╭──

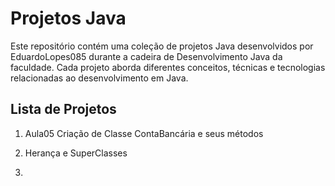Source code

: # Projetos Java

Este repositório contém uma coleção de projetos Java desenvolvidos por EduardoLopes085 durante a cadeira de Desenvolvimento Java da faculdade. Cada projeto aborda diferentes conceitos, técnicas e tecnologias relacionadas ao desenvolvimento em Java.

## Lista de Projetos

1. Aula05 Criação de Classe ContaBancária e seus métodos

2. Herança e SuperClasses

3. 

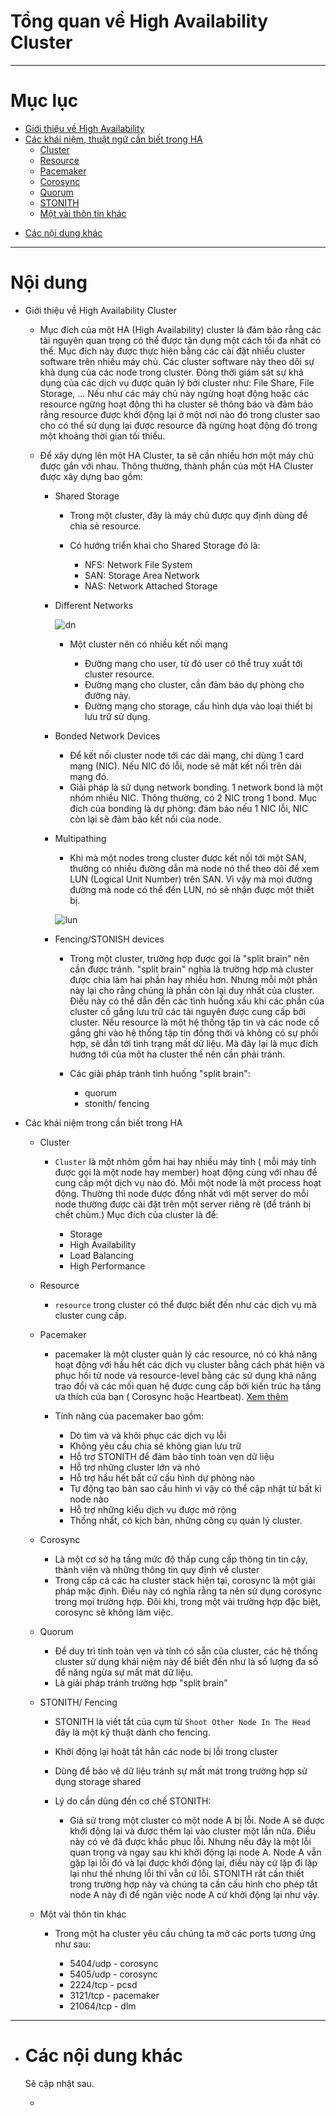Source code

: # Tổng quan về High Availability Cluster

___


# Mục lục

+ [Giới thiệu về High Availability](#whatis-ha)
+ [Các khái niệm, thuật ngữ cần biết trong HA](#concepts)
	+ [Cluster](#whatis-cl)
	+ [Resource](#resource)
	+ [Pacemaker](#pacemaker)
	+ [Corosync](#corosync)
	+ [Quorum](#quorum)
	+ [STONITH](#stonith)
	+ [Một vài thôn tin khác](#others-concept)
- [Các nội dung khác](#content-others)

___

# Nội dung

- <a name="whatis-ha">Giới thiệu về High Availability Cluster</a>

	- Mục đích của một HA (High Availability) cluster là đảm bảo rằng các tài nguyên quan trọng có thể được tận dụng một cách tối đa nhất có thể. Mục đích này được thực hiện bằng các cài đặt nhiều cluster software trên nhiều máy chủ. Các cluster software này theo dõi sự khả dụng của các node trong cluster.	Đòng thời giám sát sự khả dụng của các dịch vụ được quản lý bởi cluster như: File Share, File Storage, ... Nếu như các máy chủ này ngừng hoạt động hoặc các resource ngừng hoạt động thì ha cluster sẽ thông báo và đảm bảo rằng resource được khởi động lại ở một nơi nào đó trong cluster sao cho có thể sử dụng lại được resource đã ngừng hoạt động đó trong một khoảng thời gian tối thiểu.

	- Để xây dựng lên một HA Cluster, ta sẽ cần nhiều hơn một máy chủ được gắn với nhau. Thông thường, thành phần của một HA Cluster được xây dựng bao gồm:

		- Shared Storage

			+ Trong một cluster, đây là máy chủ được quy định dùng để chia sẻ resource. 
			+ Có  hướng triển khai cho Shared Storage đó là:

				- NFS: Network File System
				- SAN: Storage Area Network
				- NAS: Network Attached Storage

		- Different Networks 

			![dn](../images/dn.png)

			+ Một cluster nên có nhiều kết nối mạng

				- Đường mạng cho user, từ đó user có thể truy xuất tới cluster resource.
				- Đường mạng cho cluster, cần đảm bảo dự phòng cho đường này.
				- Đường mạng cho storage, cấu hình dựa vào loại thiết bị lưu trữ sử dụng.

		- Bonded Network Devices

			- Để kết nối cluster node tới các dải mạng, chỉ dùng 1 card mạng (NIC). Nếu NIC đó lỗi, node sẽ mất kết nối trên dải mạng đó.
			- Giải pháp là sử dụng network bonding. 1 network bond là một nhóm nhiều NIC. Thông thường, có 2 NIC trong 1 bond. Mục đích của bonding là dự phòng: đảm bảo nếu 1 NIC lỗi, NIC còn lại sẽ đảm bảo kết nối của node.

		- Multipathing

			- Khi mà một nodes trong cluster được kết nối tới một SAN, thường có nhiều đường dẫn mà node nó thể theo dõi để xem LUN (Logical Unit Number) trên SAN. Vì vậy mà mọi đường đường mà node có thể đến LUN, nó sẽ nhận được một thiết bị. 

			![lun](../images/lun.png)


		- Fencing/STONISH devices
			
			- Trong một cluster, trường hợp được gọi là "split brain" nên cần được tránh. "split brain" nghĩa là trường hợp mà cluster được chia làm hai phần hay nhiều hơn. Nhưng mỗi một phần này lại cho rằng chúng là phần còn lại duy nhất của cluster. Điều này có thể dẫn đến các tình huống xấu khi các phần của cluster cố gắng lưu trữ các tài nguyên được cung cấp bởi cluster. Nếu resource là một hệ thống tập tin và các node cố gắng ghi vào hệ thống tập tin đồng thời và không có sự phối hợp, sẽ dẫn tới tình trạng mất dữ liệu. Mà đây lại là mục đích hướng tới của một ha cluster thế nên cần phải tránh.

			- Các giải pháp tránh tình huống "split brain":

				+ quorum
				+ stonith/ fencing


- <a name="concepts">Các khái niệm trong cần biết trong HA</a>
	
	- <a name="whatis-cl">Cluster</a>

		- `Cluster` là một nhóm gồm hai hay nhiều máy tính ( mỗi máy tính được gọi là một node hay member) hoạt động cùng với nhau để cung cấp một dịch vụ nào đó. Mỗi một node là một process hoạt động. Thường thì node được đồng nhất với một server do mỗi node thường được cài đặt trên một server riêng rẽ (để tránh bị chết chùm.) Mục đích của cluster là để:

			+ Storage
			+ High Availability
			+ Load Balancing
			+ High Performance

	- <a name="resource">Resource</a>

		- `resource` trong cluster có thể được biết đến như các dịch vụ mà cluster cung cấp.

	- <a name="pacemaker">Pacemaker</a>

		- pacemaker là một cluster quản lý các resource, nó có khả năng hoạt động với hầu hết các dịch vụ cluster bằng cách phát hiện và phục hồi từ node và resource-level bằng các sử dụng khả năng trao đổi và các mối quan hệ được cung cấp bởi kiến trúc hạ tầng ưa thích của bạn ( Corosync hoặc Heartbeat). [Xem thêm](pacemaker-overview.md)

		- Tính năng của pacemaker bao gồm:

			+ Dò tìm và và khôi phục các dịch vụ lỗi
			+ Không yêu cầu chia sẻ không gian lưu trữ
			+ Hỗ trợ STONITH để đảm bảo tính toàn vẹn dữ liệu
			+ Hỗ trợ những cluster lớn và nhỏ
			+ Hỗ trợ hầu hết bất cứ cấu hình dự phòng nào
			+ Tự động tạo bản sao cấu hình vì vậy có thể cập nhật từ bất kì node nào
			+ Hỗ trợ những kiểu dịch vụ được mở rộng
			+ Thống nhất, có kịch bản, những công cụ quản lý cluster.

			

	- <a name="corosync">Corosync</a>

		+ Là một cơ sở hạ tầng mức độ thấp cung cấp thông tin tin cậy, thành viên và những thông tin quy định về cluster
		+ Trong cấp cả các ha cluster stack hiện tại, corosync là một giải pháp mặc định. Điều này có nghĩa rằng ta nên sử dụng corosync trong mọi trường hợp. Đôi khi, trong một vài trường hợp đặc biệt, corosync sẽ không làm việc.

	- <a name="quorum">Quorum</a>

		+ Để duy trì tính toàn vẹn và tính có sẵn của cluster, các hệ thống cluster sử dụng khái niệm này để biết đến như là số lượng đa số để năng ngừa sự mất mát dữ liệu.
		+ Là giải pháp tránh trường hợp "split brain"

	- <a name="stonith">STONITH/ Fencing</a>

		+ STONITH là viết tắt của cụm từ `Shoot Other Node In The Head` đây là một kỹ thuật dành cho fencing.
		+ Khởi động lại hoặt tắt hẳn các node bị lỗi trong cluster
		+ Dùng để bảo vệ dữ liệu tránh sự mất mát trong trường hợp sử dụng storage shared
		+ Lý do cần dùng đến cơ chế STONITH:

			- Giả sử trong một cluster có một node A bị lỗi. Node A sẽ được khởi động lại và được thêm lại vào cluster một lần nữa. Điều này có vẻ đã được khắc phục lỗi. Nhưng nếu đây là một lỗi quan trọng và ngay sau khi khởi động lại node A. Node A vẫn gặp lại lỗi đó và lại được khởi động lại, điều này cứ lặp đi lặp lại như thế nhưng lỗi thì vẫn cứ lỗi. STONITH rất cần thiết trong trường hợp này và chúng ta cần cấu hình cho phép tắt node A này đi để ngăn việc node A cứ khởi động lại như vậy. 

	- <a name="others-concept">Một vài thôn tin khác</a>

		+ Trong một ha cluster yêu cầu chúng ta mở các ports tương ứng như sau:

			- 5404/udp - corosync
			- 5405/udp - corosync
			- 2224/tcp - pcsd
			- 3121/tcp - pacemaker
			- 21064/tcp - dlm
___

- # <a name="content-others">Các nội dung khác</a>

	Sẽ cập nhật sau.

	+ [](#)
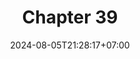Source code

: ---
weight: 5200
title: "Chapter 39"
description: "I/O Streams"
icon: "article"
date: "2024-08-05T21:28:17+07:00"
lastmod: "2024-08-05T21:28:17+07:00"
draft: true
toc: true
---
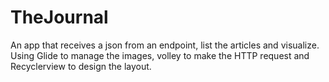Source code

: # TheJournal
An app that receives a json from an endpoint, list the articles and visualize. 
Using Glide to manage the images, volley to make the HTTP request and Recyclerview to design the layout.
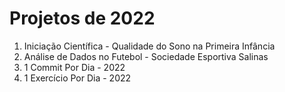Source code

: # Projetos de 2022

<ol>
  <li>Iniciação Científica - Qualidade do Sono na Primeira Infância</li>
  <li>Análise de Dados no Futebol - Sociedade Esportiva Salinas</li>
  <li>1 Commit Por Dia - 2022</li>
  <li>1 Exercício Por Dia - 2022</li>
</ol>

╰──

Lines holding the word "nghĩa" in the entries above are the ones to pull out. Copy them all.

Response to this exercise:
			- Trong một cluster, trường hợp được gọi là "split brain" nên cần được tránh. "split brain" nghĩa là trường hợp mà cluster được chia làm hai phần hay nhiều hơn. Nhưng mỗi một phần này lại cho rằng chúng là phần còn lại duy nhất của cluster. Điều này có thể dẫn đến các tình huống xấu khi các phần của cluster cố gắng lưu trữ các tài nguyên được cung cấp bởi cluster. Nếu resource là một hệ thống tập tin và các node cố gắng ghi vào hệ thống tập tin đồng thời và không có sự phối hợp, sẽ dẫn tới tình trạng mất dữ liệu. Mà đây lại là mục đích hướng tới của một ha cluster thế nên cần phải tránh.
		+ Trong cấp cả các ha cluster stack hiện tại, corosync là một giải pháp mặc định. Điều này có nghĩa rằng ta nên sử dụng corosync trong mọi trường hợp. Đôi khi, trong một vài trường hợp đặc biệt, corosync sẽ không làm việc.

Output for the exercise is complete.